▸ Required action a
Pull out each line of the records below that contains the string "costs", and copy it.

▸ Supplied text
□ □ □ □ □
From: Robert Haas <robertmhaas(at)gmail(dot)com>
To: Tom Lane <tgl(at)sss(dot)pgh(dot)pa(dot)us>
Cc: Heikki Linnakangas <heikki(dot)linnakangas(at)enterprisedb(dot)com>, Teodor Sigaev <teodor(at)sigaev(dot)ru>, Pavel Stehule <pavel(dot)stehule(at)gmail(dot)com>, PostgreSQL Hackers <pgsql-hackers(at)postgresql(dot)org>
Subject: Re: patch: tsearch - some memory diet
Date: 2010-10-01 18:23:57
Message-ID: AANLkTimmgPrLK56JY=ho6x1wTvp8Uq=Ocr=CL1o_4ouK@mail.gmail.com
Views: Raw Message | Whole Thread | Download mbox | Resend email
Lists: pgsql-hackers

On Mon, Sep 27, 2010 at 11:30 PM, Robert Haas <robertmhaas(at)gmail(dot)com> wrote:
> On Tue, Sep 7, 2010 at 1:30 PM, Tom Lane <tgl(at)sss(dot)pgh(dot)pa(dot)us> wrote:
>> In the particular case here, the dictionary structures could probably
>> safely use such a context type, but I'm not sure it's worth bothering
>> if the long-term plan is to implement a precompiler.  There would be
>> no need for this after the precompiled representation is installed,
>> because that'd just be one big hunk of memory anyway.
□ □ □ □ □
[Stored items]
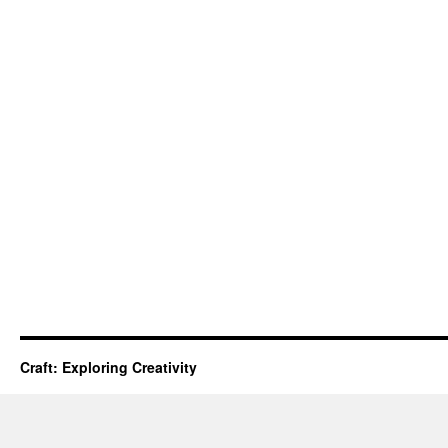
Craft: Exploring Creativity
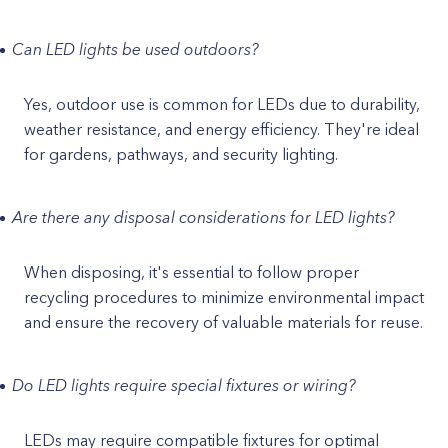
Can LED lights be used outdoors?
Yes, outdoor use is common for LEDs due to durability,
weather resistance, and energy efficiency. They're ideal
for gardens, pathways, and security lighting.
Are there any disposal considerations for LED lights?
When disposing, it's essential to follow proper
recycling procedures to minimize environmental impact
and ensure the recovery of valuable materials for reuse.
Do LED lights require special fixtures or wiring?
LEDs may require compatible fixtures for optimal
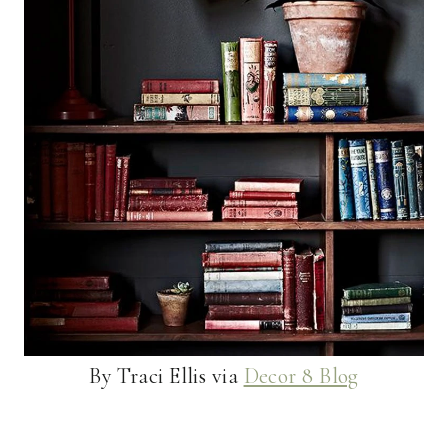
By Traci Ellis via
Decor 8 Blog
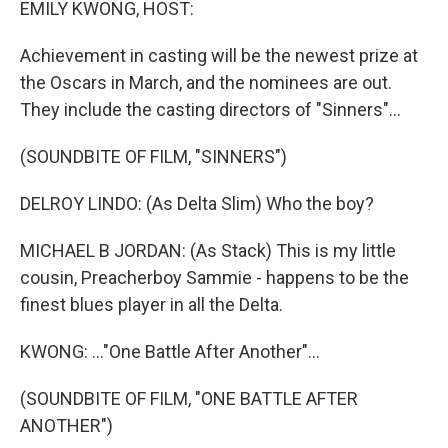
EMILY KWONG, HOST:
Achievement in casting will be the newest prize at
the Oscars in March, and the nominees are out.
They include the casting directors of "Sinners"...
(SOUNDBITE OF FILM, "SINNERS")
DELROY LINDO: (As Delta Slim) Who the boy?
MICHAEL B JORDAN: (As Stack) This is my little
cousin, Preacherboy Sammie - happens to be the
finest blues player in all the Delta.
KWONG: ..."One Battle After Another"...
(SOUNDBITE OF FILM, "ONE BATTLE AFTER
ANOTHER")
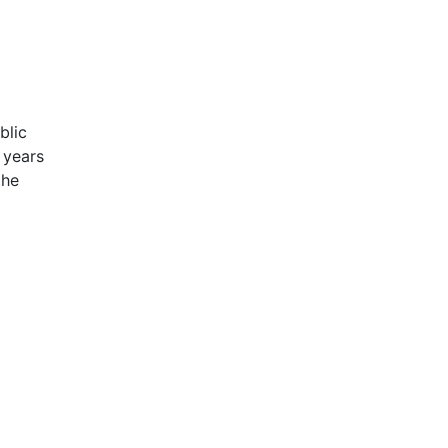
blic
 years
the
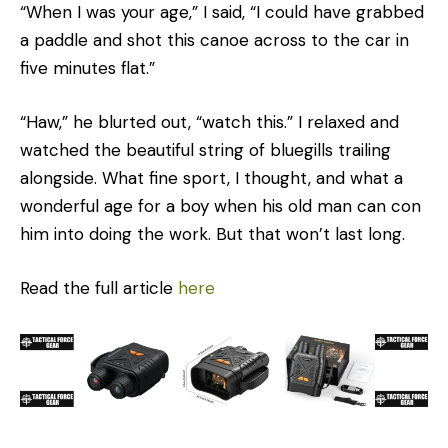
“When I was your age,” I said, “I could have grabbed
a paddle and shot this canoe across to the car in
five min­utes flat.”
“Haw,” he blurted out, “watch this.” I relaxed and
watched the beautiful string of bluegills trailing
alongside. What fine sport, I thought, and what a
wonderful age for a boy when his old man can con
him into doing the work. But that won’t last long.
Read the full article
here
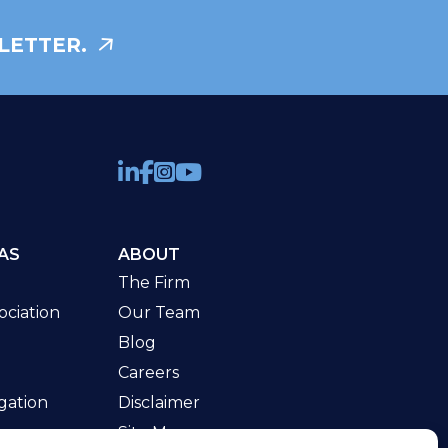
LETTER.
AS
ABOUT
The Firm
ciation
Our Team
Blog
Careers
gation
Disclaimer
Site Map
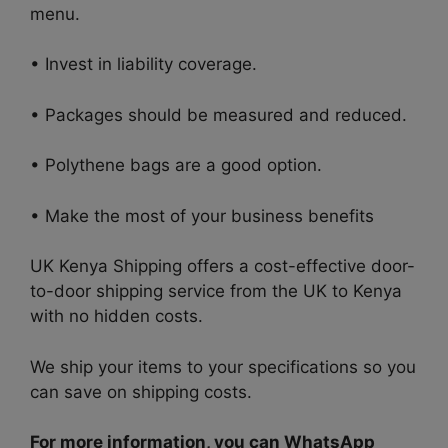
menu.
• Invest in liability coverage.
• Packages should be measured and reduced.
• Polythene bags are a good option.
• Make the most of your business benefits
UK Kenya Shipping offers a cost-effective door-
to-door shipping service from the UK to Kenya
with no hidden costs.
We ship your items to your specifications so you
can save on shipping costs.
For more information, you can WhatsApp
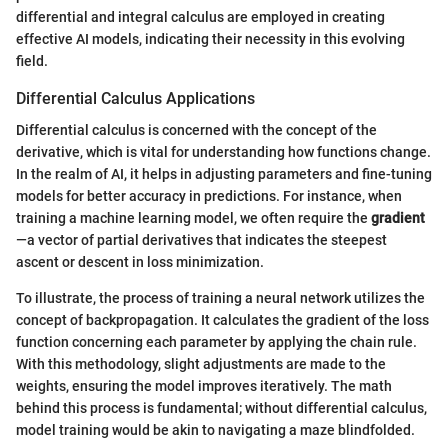
differential and integral calculus are employed in creating
effective AI models, indicating their necessity in this evolving
field.
Differential Calculus Applications
Differential calculus is concerned with the concept of the
derivative, which is vital for understanding how functions change.
In the realm of AI, it helps in adjusting parameters and fine-tuning
models for better accuracy in predictions. For instance, when
training a machine learning model, we often require the
gradient
—a vector of partial derivatives that indicates the steepest
ascent or descent in loss minimization.
To illustrate, the process of training a neural network utilizes the
concept of backpropagation. It calculates the gradient of the loss
function concerning each parameter by applying the chain rule.
With this methodology, slight adjustments are made to the
weights, ensuring the model improves iteratively. The math
behind this process is fundamental; without differential calculus,
model training would be akin to navigating a maze blindfolded.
□ □ □ □ □
▸ Required action b
What is the subject line of the mailing list message above?

▸ Written response a
with no hidden costs.
can save on shipping costs.

▸ Written response b
Re: patch: tsearch - some memory diet